The input START
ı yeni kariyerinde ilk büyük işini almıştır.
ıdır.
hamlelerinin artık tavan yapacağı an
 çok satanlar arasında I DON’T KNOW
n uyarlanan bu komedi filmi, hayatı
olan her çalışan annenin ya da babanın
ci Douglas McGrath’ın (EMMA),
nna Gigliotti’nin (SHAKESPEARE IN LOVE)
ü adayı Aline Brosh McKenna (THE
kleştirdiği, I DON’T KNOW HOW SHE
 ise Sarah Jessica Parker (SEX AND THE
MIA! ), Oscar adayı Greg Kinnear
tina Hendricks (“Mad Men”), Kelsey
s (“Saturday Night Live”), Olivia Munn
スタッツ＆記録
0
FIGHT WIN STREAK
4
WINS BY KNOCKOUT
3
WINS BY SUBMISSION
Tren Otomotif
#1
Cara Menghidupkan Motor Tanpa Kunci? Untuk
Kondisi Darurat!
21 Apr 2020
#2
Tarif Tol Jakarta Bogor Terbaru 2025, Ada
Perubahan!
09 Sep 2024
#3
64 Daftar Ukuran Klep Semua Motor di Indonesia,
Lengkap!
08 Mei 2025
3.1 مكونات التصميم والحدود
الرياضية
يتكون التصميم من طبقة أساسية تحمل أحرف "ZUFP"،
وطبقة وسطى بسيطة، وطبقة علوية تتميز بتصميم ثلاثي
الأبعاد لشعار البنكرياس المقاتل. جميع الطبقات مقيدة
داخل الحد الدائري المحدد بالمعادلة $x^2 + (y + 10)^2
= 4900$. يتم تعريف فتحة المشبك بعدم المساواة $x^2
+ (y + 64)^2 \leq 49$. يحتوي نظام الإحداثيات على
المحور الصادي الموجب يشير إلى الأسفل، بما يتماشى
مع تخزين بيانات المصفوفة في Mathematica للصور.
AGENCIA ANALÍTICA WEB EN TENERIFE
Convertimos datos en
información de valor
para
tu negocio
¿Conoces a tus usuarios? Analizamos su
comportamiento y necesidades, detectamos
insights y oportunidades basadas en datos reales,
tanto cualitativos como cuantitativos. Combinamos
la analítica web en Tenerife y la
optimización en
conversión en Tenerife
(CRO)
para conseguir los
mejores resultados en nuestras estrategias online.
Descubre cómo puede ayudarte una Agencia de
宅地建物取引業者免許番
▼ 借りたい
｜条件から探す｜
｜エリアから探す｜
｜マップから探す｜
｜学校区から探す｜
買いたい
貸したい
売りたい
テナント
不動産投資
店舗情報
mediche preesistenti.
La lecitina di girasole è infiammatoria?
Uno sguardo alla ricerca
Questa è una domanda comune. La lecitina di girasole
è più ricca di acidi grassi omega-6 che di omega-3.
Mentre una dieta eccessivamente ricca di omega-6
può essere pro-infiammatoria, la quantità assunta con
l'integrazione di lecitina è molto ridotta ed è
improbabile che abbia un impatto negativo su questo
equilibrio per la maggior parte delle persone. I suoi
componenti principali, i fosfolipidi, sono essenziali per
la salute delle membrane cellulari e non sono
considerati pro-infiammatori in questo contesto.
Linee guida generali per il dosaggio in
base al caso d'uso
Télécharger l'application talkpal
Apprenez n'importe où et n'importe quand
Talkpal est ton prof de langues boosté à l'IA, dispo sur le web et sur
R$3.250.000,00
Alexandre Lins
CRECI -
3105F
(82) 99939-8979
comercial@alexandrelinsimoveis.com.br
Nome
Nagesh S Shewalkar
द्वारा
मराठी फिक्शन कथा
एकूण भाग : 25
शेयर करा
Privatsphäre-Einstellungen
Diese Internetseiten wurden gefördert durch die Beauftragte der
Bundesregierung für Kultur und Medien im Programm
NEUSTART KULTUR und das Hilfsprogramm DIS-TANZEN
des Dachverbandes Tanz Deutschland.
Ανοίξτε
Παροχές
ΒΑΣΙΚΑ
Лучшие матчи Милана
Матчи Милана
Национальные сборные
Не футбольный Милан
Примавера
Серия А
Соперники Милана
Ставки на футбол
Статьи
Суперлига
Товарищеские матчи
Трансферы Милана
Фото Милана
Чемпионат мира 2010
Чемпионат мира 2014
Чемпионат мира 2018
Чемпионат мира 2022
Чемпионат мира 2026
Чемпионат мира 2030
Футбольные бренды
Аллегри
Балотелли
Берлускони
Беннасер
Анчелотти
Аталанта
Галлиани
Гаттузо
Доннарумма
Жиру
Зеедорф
The input END
The problem =
Of the entries listed above, reproduce only the lines starting at the line containing "mejores resultados en" and ending at the line containing "R$3.250.000,00". Include both, exactly as they stand.

Exercise answer =
mejores resultados en nuestras estrategias online.
Descubre cómo puede ayudarte una Agencia de
宅地建物取引業者免許番
▼ 借りたい
｜条件から探す｜
｜エリアから探す｜
｜マップから探す｜
｜学校区から探す｜
買いたい
貸したい
売りたい
テナント
不動産投資
店舗情報
mediche preesistenti.
La lecitina di girasole è infiammatoria?
Uno sguardo alla ricerca
Questa è una domanda comune. La lecitina di girasole
è più ricca di acidi grassi omega-6 che di omega-3.
Mentre una dieta eccessivamente ricca di omega-6
può essere pro-infiammatoria, la quantità assunta con
l'integrazione di lecitina è molto ridotta ed è
improbabile che abbia un impatto negativo su questo
equilibrio per la maggior parte delle persone. I suoi
componenti principali, i fosfolipidi, sono essenziali per
la salute delle membrane cellulari e non sono
considerati pro-infiammatori in questo contesto.
Linee guida generali per il dosaggio in
base al caso d'uso
Télécharger l'application talkpal
Apprenez n'importe où et n'importe quand
Talkpal est ton prof de langues boosté à l'IA, dispo sur le web et sur
R$3.250.000,00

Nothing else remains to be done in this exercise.